The present study demonstrates, both in vitro and in vivo, that improvements in the mechanical properties of native and engineered tissues can be attained using the endogenous (hypoxia-mediated) and exogenous application of lysyl oxidase: the enzyme responsible for collagen cross-linking. The resulting successful methodology works across a spectrum of collagen-rich tissues, thus creating exciting new prospects for regenerative medicine. The goal is to engineer material that can endure the movement, strength and flexibility demands of a joint, at which point the work could progress to human clinical trials.

“Using tissue engineering approaches, we can convince cells to engineer tissue that is primarily made of soft collagen,” Athanasiou explains. “Let’s think of those collagen fibers as pieces of spaghetti. Crosslinks can be thought of as the areas where the spaghetti strands stick to each other. By sticking to each other, the strands end up producing stiff spaghetti. So, the significance of this work is that we identified ways to make tissues — such as cartilage, tendons and ligaments — exceedingly stiffer by convincing collagen strands to stick together. The applications can be enormous, as, conceivably, every collagenous tissue can be manipulated to maintain its mechanical properties.”

The UC Davis Musculoskeletal Bioengineering Laboratory‘s primary objective is to understand the healing process of musculoskeletal tissues, such as cartilage, and augment those processes via the application of tissue-engineering principles. Despite tremendous biomedical advances in the late 20th and early 21st centuries, cartilage regeneration remains a serious challenge. Tissues studied by the lab team — such as articular cartilage, the knee meniscus and the temporomandibular joint disc — have extremely demanding biomechanical functions, while exhibiting little to no intrinsic ability to self-repair.

Athanasiou, the lab PI, is a distinguished professor of biomedical engineering and orthopedic surgery, and chair of the UC Davis Department of Biomedical Engineering. He’s also the Child Family Professor of Engineering, and serves as editor-in-chief of the journal Annals of Biomedical Engineering. In October 2011, he received the Distinguished Service Award from the Biomedical Engineering Society. In 2012, he received the Nemitsas Prize, the so-called Nobel prize of Cyprus, awarded by the President of the country. In late 2013, at the Word Congress of Biomechanics, he was awarded the H.R. Lissner Medal by the Bioengineering Division of the American Society of Mechanical Engineers, the most prestigious award in his field.

Hu, the lab’s principal development engineer, also is director of the Clinical Translational Program. He joined the UC Davis College of Engineering in August 2009, after earning a doctoral degree in bioengineering from Rice University, where he also worked as a postdoctoral fellow and research scientist for four years.

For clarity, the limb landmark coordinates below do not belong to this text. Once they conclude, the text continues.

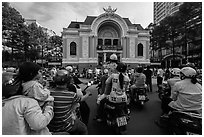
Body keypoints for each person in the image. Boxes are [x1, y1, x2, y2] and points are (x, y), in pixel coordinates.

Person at [48, 69, 89, 135]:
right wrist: (87, 94)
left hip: (50, 126)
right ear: (68, 81)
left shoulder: (48, 93)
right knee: (84, 129)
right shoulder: (71, 95)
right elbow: (81, 99)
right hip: (66, 126)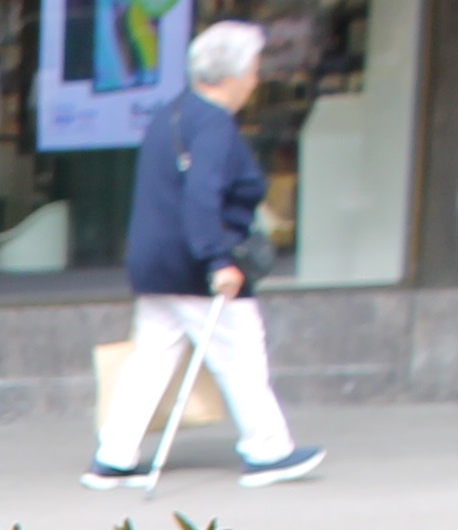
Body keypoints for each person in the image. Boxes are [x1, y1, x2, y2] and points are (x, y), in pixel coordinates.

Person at [87, 23, 324, 487]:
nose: (255, 80)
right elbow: (203, 195)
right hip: (196, 263)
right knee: (240, 353)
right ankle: (268, 449)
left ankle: (114, 456)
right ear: (232, 75)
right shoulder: (214, 124)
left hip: (156, 260)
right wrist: (217, 259)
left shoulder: (172, 113)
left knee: (151, 358)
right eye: (252, 70)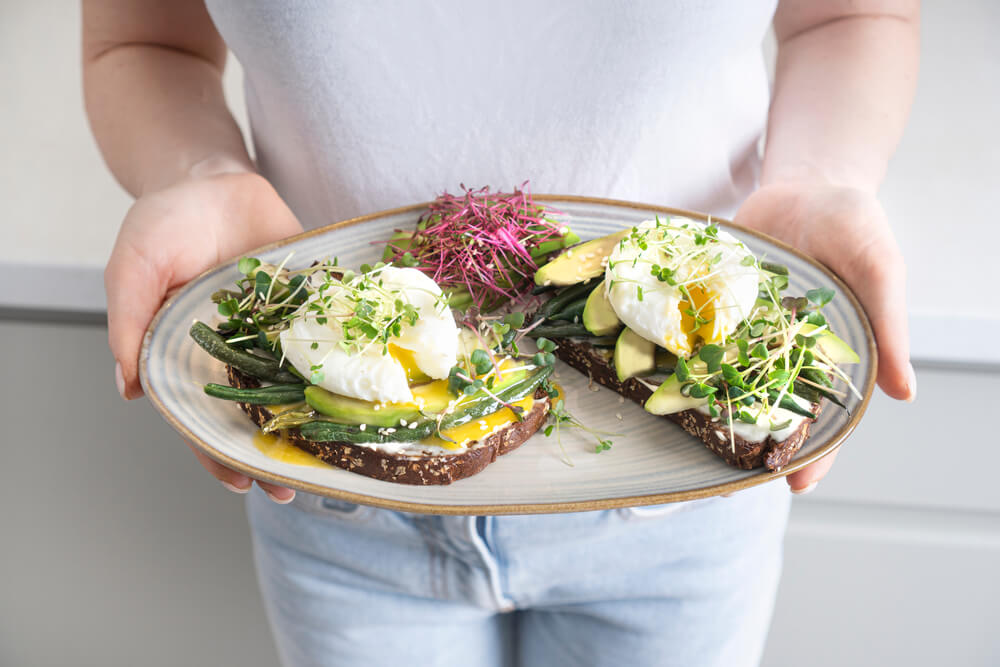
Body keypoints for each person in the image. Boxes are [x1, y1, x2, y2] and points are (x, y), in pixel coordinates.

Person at [82, 1, 919, 665]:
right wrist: (195, 172)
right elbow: (147, 38)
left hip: (683, 500)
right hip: (334, 506)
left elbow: (848, 15)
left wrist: (823, 176)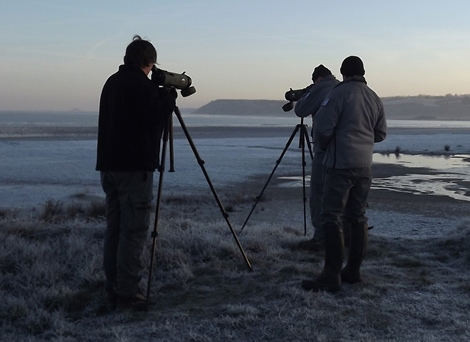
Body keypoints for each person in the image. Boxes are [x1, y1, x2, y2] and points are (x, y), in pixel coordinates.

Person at [96, 35, 176, 310]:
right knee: (134, 231)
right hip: (133, 168)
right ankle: (128, 293)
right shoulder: (141, 85)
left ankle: (113, 288)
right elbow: (154, 119)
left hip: (109, 166)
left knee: (115, 229)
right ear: (149, 62)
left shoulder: (112, 82)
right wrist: (166, 99)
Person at [302, 56, 387, 292]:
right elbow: (380, 133)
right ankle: (353, 270)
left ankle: (331, 274)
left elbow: (323, 129)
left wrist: (329, 144)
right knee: (357, 216)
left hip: (340, 165)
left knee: (331, 216)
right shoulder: (373, 96)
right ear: (362, 71)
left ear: (343, 72)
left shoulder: (338, 94)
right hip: (364, 166)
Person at [294, 65, 340, 251]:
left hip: (325, 146)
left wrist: (308, 93)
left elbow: (301, 110)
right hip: (344, 150)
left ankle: (320, 237)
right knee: (339, 193)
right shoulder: (341, 86)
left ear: (318, 79)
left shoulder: (321, 88)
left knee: (318, 191)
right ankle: (342, 235)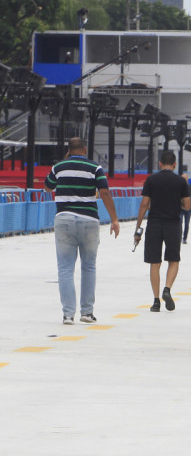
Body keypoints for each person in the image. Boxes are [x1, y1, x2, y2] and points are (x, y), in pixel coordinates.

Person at [46, 137, 120, 325]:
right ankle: (87, 312)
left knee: (65, 269)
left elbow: (47, 186)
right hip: (89, 220)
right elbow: (104, 193)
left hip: (64, 219)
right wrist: (114, 219)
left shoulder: (59, 167)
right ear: (85, 149)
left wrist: (64, 162)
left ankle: (68, 315)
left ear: (69, 150)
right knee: (88, 266)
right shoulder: (95, 168)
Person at [133, 150, 191, 312]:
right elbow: (187, 206)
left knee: (155, 263)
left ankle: (156, 301)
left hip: (154, 224)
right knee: (173, 260)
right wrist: (176, 205)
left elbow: (144, 204)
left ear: (160, 163)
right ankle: (167, 289)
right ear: (174, 164)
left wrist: (138, 228)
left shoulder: (151, 180)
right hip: (173, 224)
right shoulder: (180, 182)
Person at [180, 178, 191, 244]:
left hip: (188, 208)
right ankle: (180, 237)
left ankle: (184, 238)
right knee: (180, 223)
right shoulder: (178, 186)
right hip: (180, 207)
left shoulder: (190, 187)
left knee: (186, 224)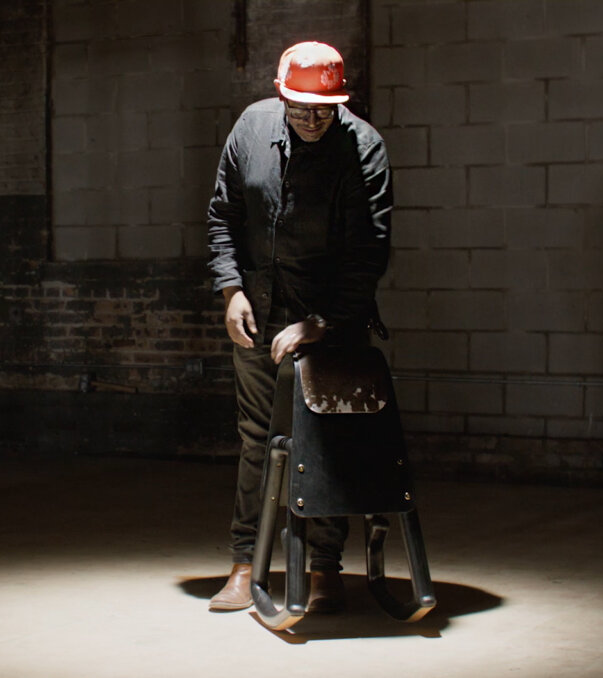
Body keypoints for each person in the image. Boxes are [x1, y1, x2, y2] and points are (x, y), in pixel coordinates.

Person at [206, 41, 392, 613]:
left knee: (326, 439)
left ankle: (324, 567)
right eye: (301, 108)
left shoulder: (363, 147)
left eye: (325, 110)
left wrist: (322, 323)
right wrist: (231, 290)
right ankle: (246, 563)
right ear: (280, 94)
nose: (313, 119)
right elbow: (223, 215)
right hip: (260, 311)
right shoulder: (251, 128)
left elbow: (369, 250)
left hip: (332, 318)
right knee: (257, 439)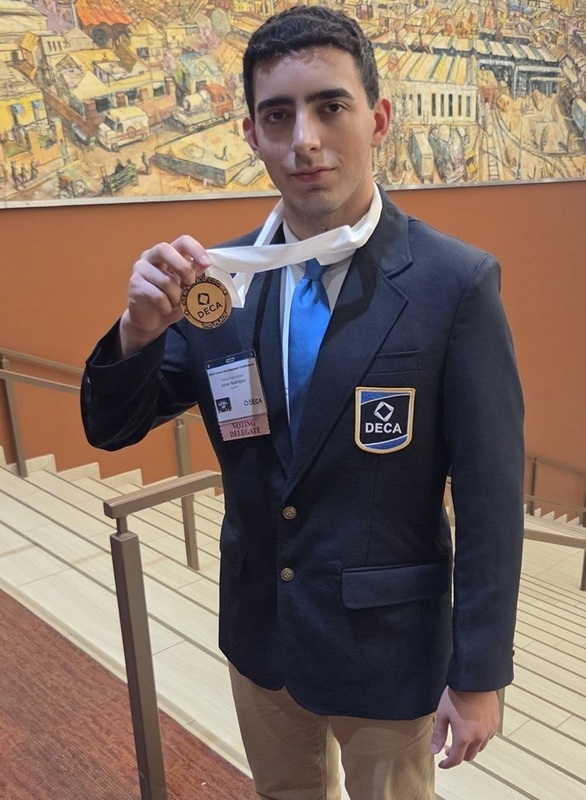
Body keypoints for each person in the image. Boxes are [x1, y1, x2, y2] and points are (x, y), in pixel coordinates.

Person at [81, 6, 524, 799]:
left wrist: (480, 673)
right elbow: (111, 428)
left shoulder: (453, 284)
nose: (305, 140)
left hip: (388, 646)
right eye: (278, 116)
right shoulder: (220, 283)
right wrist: (137, 331)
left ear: (378, 119)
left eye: (330, 106)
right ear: (251, 135)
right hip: (262, 636)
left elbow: (491, 496)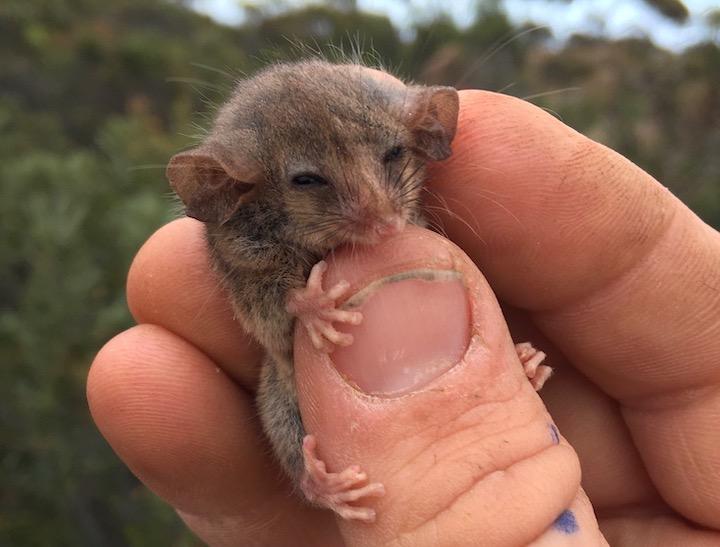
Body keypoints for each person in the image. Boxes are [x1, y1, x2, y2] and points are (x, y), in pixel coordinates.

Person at [88, 90, 720, 546]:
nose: (380, 211)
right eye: (313, 183)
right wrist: (296, 303)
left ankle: (512, 372)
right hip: (300, 384)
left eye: (392, 161)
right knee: (283, 403)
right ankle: (315, 483)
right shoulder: (245, 233)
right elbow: (260, 316)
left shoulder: (420, 215)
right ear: (234, 189)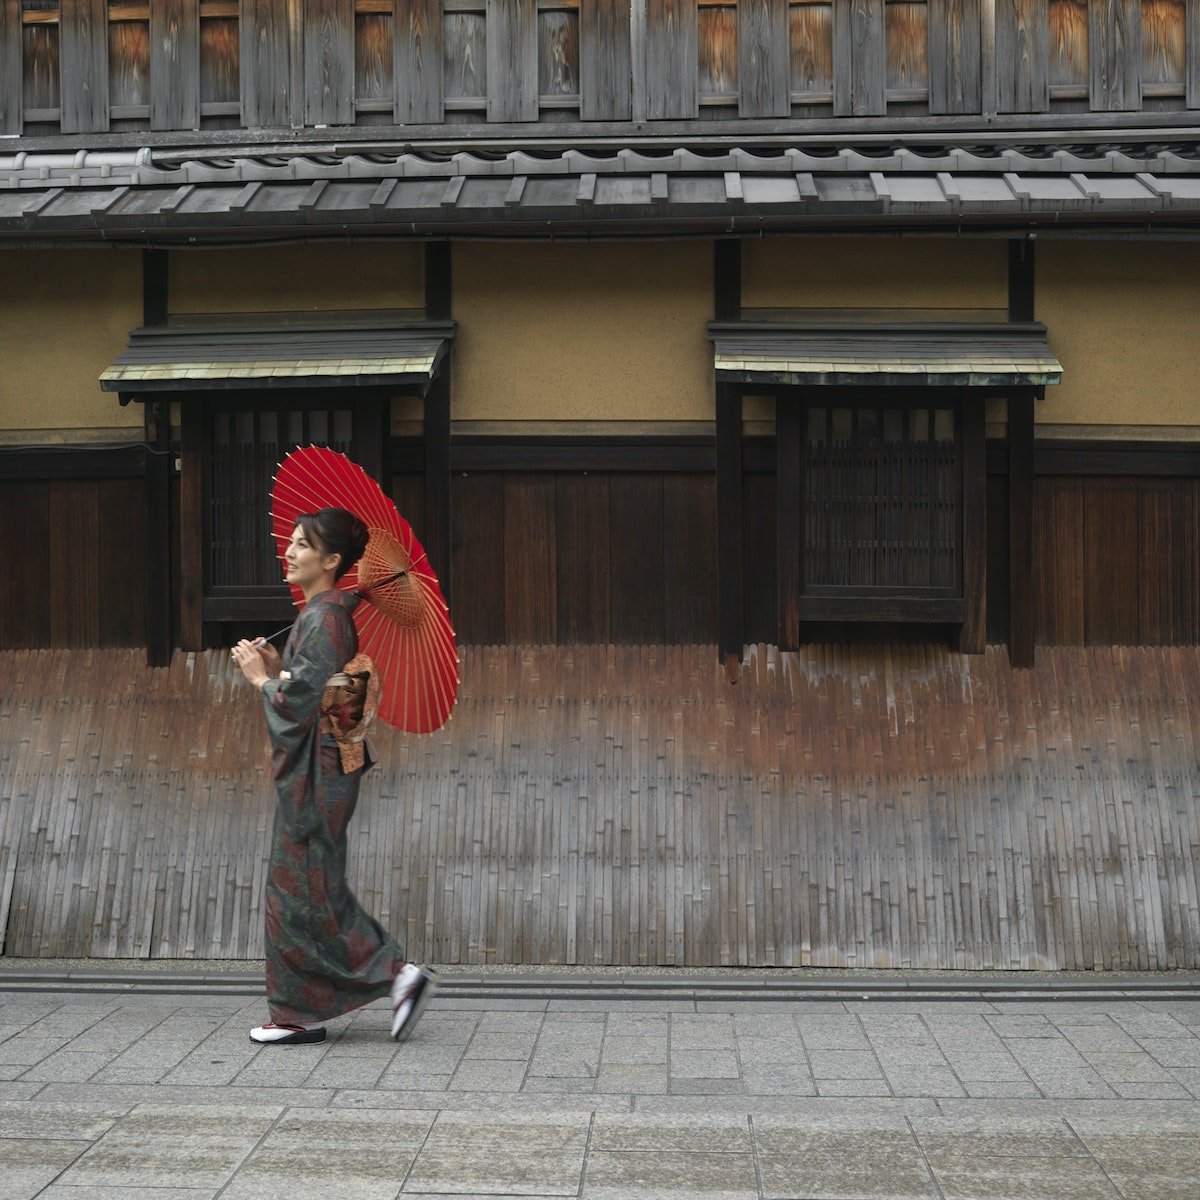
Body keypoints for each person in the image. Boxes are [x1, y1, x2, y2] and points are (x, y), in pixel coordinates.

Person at [231, 506, 435, 1046]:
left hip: (316, 778)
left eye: (302, 545)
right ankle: (301, 1010)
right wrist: (278, 670)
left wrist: (260, 681)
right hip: (323, 770)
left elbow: (300, 704)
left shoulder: (325, 618)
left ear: (331, 560)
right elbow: (311, 691)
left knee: (299, 889)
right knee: (308, 886)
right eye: (292, 543)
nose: (290, 552)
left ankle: (391, 974)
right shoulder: (325, 615)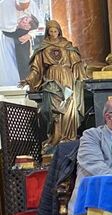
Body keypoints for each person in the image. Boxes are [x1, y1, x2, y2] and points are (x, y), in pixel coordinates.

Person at [19, 20, 87, 153]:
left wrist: (84, 72)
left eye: (56, 31)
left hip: (67, 78)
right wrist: (28, 80)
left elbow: (77, 64)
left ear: (59, 31)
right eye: (51, 31)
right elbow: (36, 69)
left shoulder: (67, 46)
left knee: (67, 107)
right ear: (47, 32)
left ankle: (68, 138)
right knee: (53, 110)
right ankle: (55, 138)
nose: (53, 34)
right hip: (51, 79)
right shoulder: (43, 48)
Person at [3, 13, 38, 79]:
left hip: (20, 63)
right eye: (25, 18)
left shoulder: (21, 33)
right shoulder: (19, 27)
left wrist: (30, 35)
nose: (24, 20)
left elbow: (6, 31)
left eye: (26, 20)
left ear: (27, 27)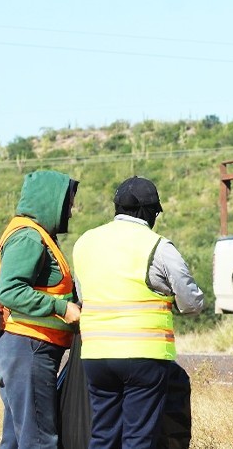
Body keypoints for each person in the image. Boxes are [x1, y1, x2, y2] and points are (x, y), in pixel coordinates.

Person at [72, 176, 204, 448]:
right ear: (150, 212)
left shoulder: (85, 242)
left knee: (103, 435)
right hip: (144, 356)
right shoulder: (157, 245)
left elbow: (84, 295)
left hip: (96, 354)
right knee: (138, 438)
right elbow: (191, 302)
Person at [0, 170, 81, 449]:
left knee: (17, 440)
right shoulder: (29, 237)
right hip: (29, 347)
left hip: (24, 348)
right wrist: (62, 308)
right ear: (49, 200)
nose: (70, 210)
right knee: (39, 441)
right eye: (67, 202)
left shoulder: (35, 234)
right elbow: (10, 290)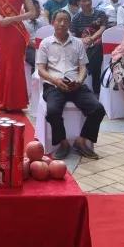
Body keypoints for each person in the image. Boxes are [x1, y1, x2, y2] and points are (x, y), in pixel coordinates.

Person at [37, 9, 106, 160]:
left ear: (69, 24)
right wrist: (55, 80)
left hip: (76, 85)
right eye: (59, 20)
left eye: (65, 21)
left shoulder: (78, 43)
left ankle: (81, 141)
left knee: (98, 109)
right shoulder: (45, 43)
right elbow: (41, 69)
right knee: (52, 111)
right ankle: (63, 143)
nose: (62, 24)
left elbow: (83, 67)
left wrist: (79, 81)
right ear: (53, 22)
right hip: (54, 85)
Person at [0, 0, 37, 112]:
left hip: (15, 31)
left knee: (14, 65)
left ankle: (15, 102)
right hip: (2, 30)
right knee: (4, 63)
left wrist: (11, 19)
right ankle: (4, 100)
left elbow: (32, 12)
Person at [69, 0, 108, 82]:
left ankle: (87, 69)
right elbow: (72, 36)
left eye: (89, 0)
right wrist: (83, 40)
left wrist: (92, 38)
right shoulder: (76, 18)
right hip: (83, 46)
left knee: (97, 48)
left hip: (99, 45)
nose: (87, 3)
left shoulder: (100, 14)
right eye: (84, 1)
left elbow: (103, 28)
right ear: (78, 3)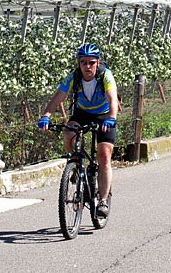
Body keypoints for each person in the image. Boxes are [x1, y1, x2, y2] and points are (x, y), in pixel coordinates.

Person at [38, 43, 118, 217]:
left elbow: (112, 99)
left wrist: (112, 118)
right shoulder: (73, 77)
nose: (87, 67)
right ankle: (76, 164)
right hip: (82, 113)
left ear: (97, 63)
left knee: (104, 155)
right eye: (83, 63)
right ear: (79, 63)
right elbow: (58, 97)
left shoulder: (105, 75)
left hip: (104, 115)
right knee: (68, 133)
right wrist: (46, 115)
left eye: (91, 63)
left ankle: (103, 201)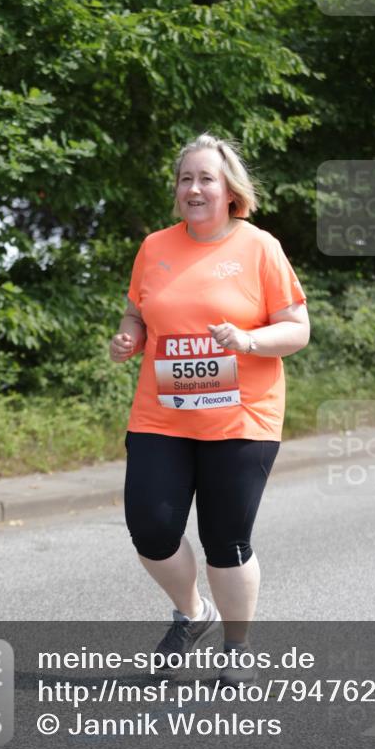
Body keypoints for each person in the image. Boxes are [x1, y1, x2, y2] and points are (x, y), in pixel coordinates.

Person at [109, 132, 310, 686]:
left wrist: (246, 342)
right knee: (150, 528)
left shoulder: (259, 247)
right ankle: (193, 613)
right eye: (185, 179)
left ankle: (237, 645)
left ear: (229, 191)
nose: (194, 188)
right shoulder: (155, 247)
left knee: (227, 540)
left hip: (242, 416)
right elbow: (136, 316)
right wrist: (128, 337)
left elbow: (297, 329)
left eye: (206, 179)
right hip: (162, 414)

Paschos completed his residency in orthopedic surgery at the University Hospital of Ioannina, in Greece; he also holds a master’s degree in emergency medicine, and a Ph.D. in musculoskeletal tissue biomechanics. He joined the Athanasiou lab in 2012, to conduct research in cartilage regeneration. Makris, also a postdoctoral fellow in the Musculoskeletal Bioengineering Lab, joined the UC Davis College of Engineering in 2010, in order to complete his Ph.D. thesis on cartilage tissue engineering.

Responte worked as a postdoctoral fellow at UC Davis for a year, after obtaining his Ph.D. in bioengineering in 2011, at Rice University under Athanasiou’s supervision; he now works as a senior test engineer at Zimmer, a San Diego-based medical device company, where he collaborates with the design, marketing and regulatory teams to develop test procedures for dental implants.

PNAS, established in 1914, is one of the world’s most-cited and comprehensive multidisciplinary scientific journals, publishing more than 3,800 research papers annually. The journal publishes cutting-edge research, science news, commentaries, reviews, perspectives, colloquium papers and actions of the National Academy of Sciences, with content that spans the biological, physical and social science, and is global in scope. Nearly half of all accepted papers come from authors outside the U.S.